▸ **Your instructions**: Needed from the data below: all lines that contain the word "جانب".

=== Section Start ===

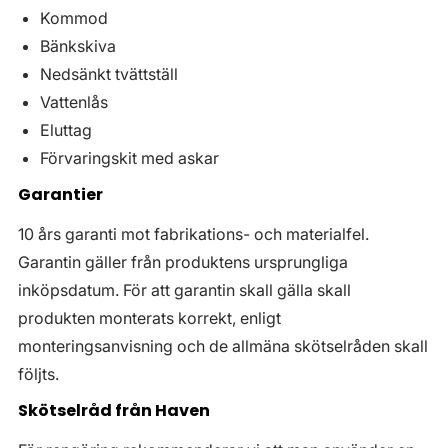
Kommod
Bänkskiva
Nedsänkt tvättställ
Vattenlås
Eluttag
Förvaringskit med askar
Garantier
10 års garanti mot fabrikations- och materialfel.
Garantin gäller från produktens ursprungliga
inköpsdatum. För att garantin skall gälla skall
produkten monterats korrekt, enligt
monteringsanvisning och de allmäna skötselråden skall
följts.
Skötselråd från Haven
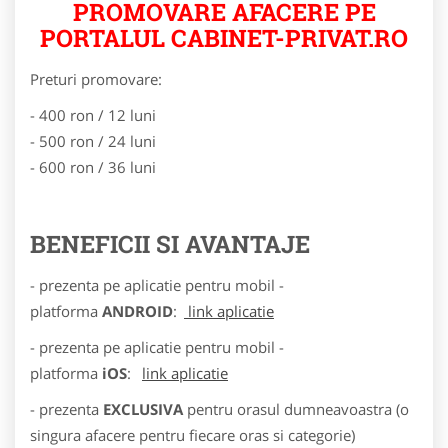
PROMOVARE AFACERE PE
PORTALUL CABINET-PRIVAT.RO
Preturi promovare:
- 400 ron / 12 luni
- 500 ron / 24 luni
- 600 ron / 36 luni
BENEFICII SI AVANTAJE
- prezenta pe aplicatie pentru mobil -
platforma
ANDROID
:
link aplicatie
- prezenta pe aplicatie pentru mobil -
platforma
iOS
:
link aplicatie
- prezenta
EXCLUSIVA
pentru orasul dumneavoastra (o
singura afacere pentru fiecare oras si categorie)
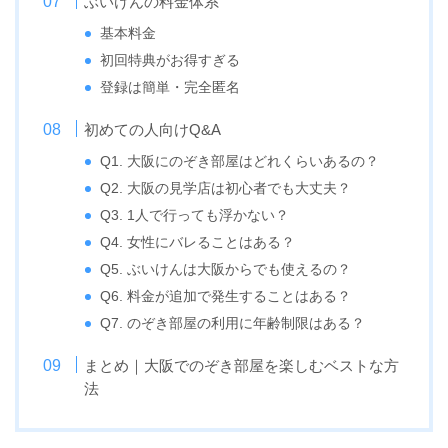
ぶいけんの料金体系
基本料金
初回特典がお得すぎる
登録は簡単・完全匿名
初めての人向けQ&A
Q1. 大阪にのぞき部屋はどれくらいあるの？
Q2. 大阪の見学店は初心者でも大丈夫？
Q3. 1人で行っても浮かない？
Q4. 女性にバレることはある？
Q5. ぶいけんは大阪からでも使えるの？
Q6. 料金が追加で発生することはある？
Q7. のぞき部屋の利用に年齢制限はある？
まとめ｜大阪でのぞき部屋を楽しむベストな方
法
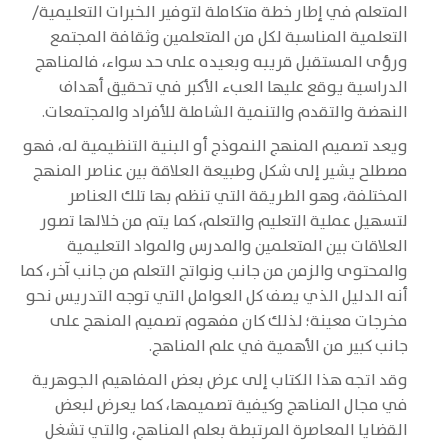
المتعلم في إطار خطة متكاملة لتوفير الخبرات التعليمية/
التعلمية المناسبة لكل من المتعلمين وثقافة المجتمع
ورؤى المستقبل قريبه وبعيده على حد سواء، فالمناهج
الدراسية يوقع عليها العبء الأكبر في تحقيق أهداف
النهضة والتقدم والتنمية الشاملة للأفراد والمجتمعات.
ويعد تصميم المنهج النموذج أو البنية التنظيمية له، فهو
مصطلح يشير إلى شكل وطبيعة العلاقة بين عناصر المنهج
المختلفة، وهو الطريقة التي تنظم بها تلك العناصر
لتسهيل عملية التعليم والتعلم، كما يتم من خلالها تصور
العلاقات بين المتعلمين والمدرس والمواد التعليمية
والمحتوى والزمن من جانب ونواتج التعلم من جانب آخر، كما
أنه الدليل الذي يصف كل العوامل التي توجه التدريس نحو
مخرجات معينة؛ لذلك كان مفهوم تصميم المنهج على
جانب كبير من الأهمية في علم المناهج.
وقد اتجه هذا الكتاب إلى عرض بعض المفاهيم الجوهرية
في مجال المناهج وكيفية تصميمها، كما يعرض لبعض
القضايا المعاصرة المرتبطة بعلم المناهج، والتي تشغل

=== Section End ===

▸ **Task result**:
والمحتوى والزمن من جانب ونواتج التعلم من جانب آخر، كما
جانب كبير من الأهمية في علم المناهج.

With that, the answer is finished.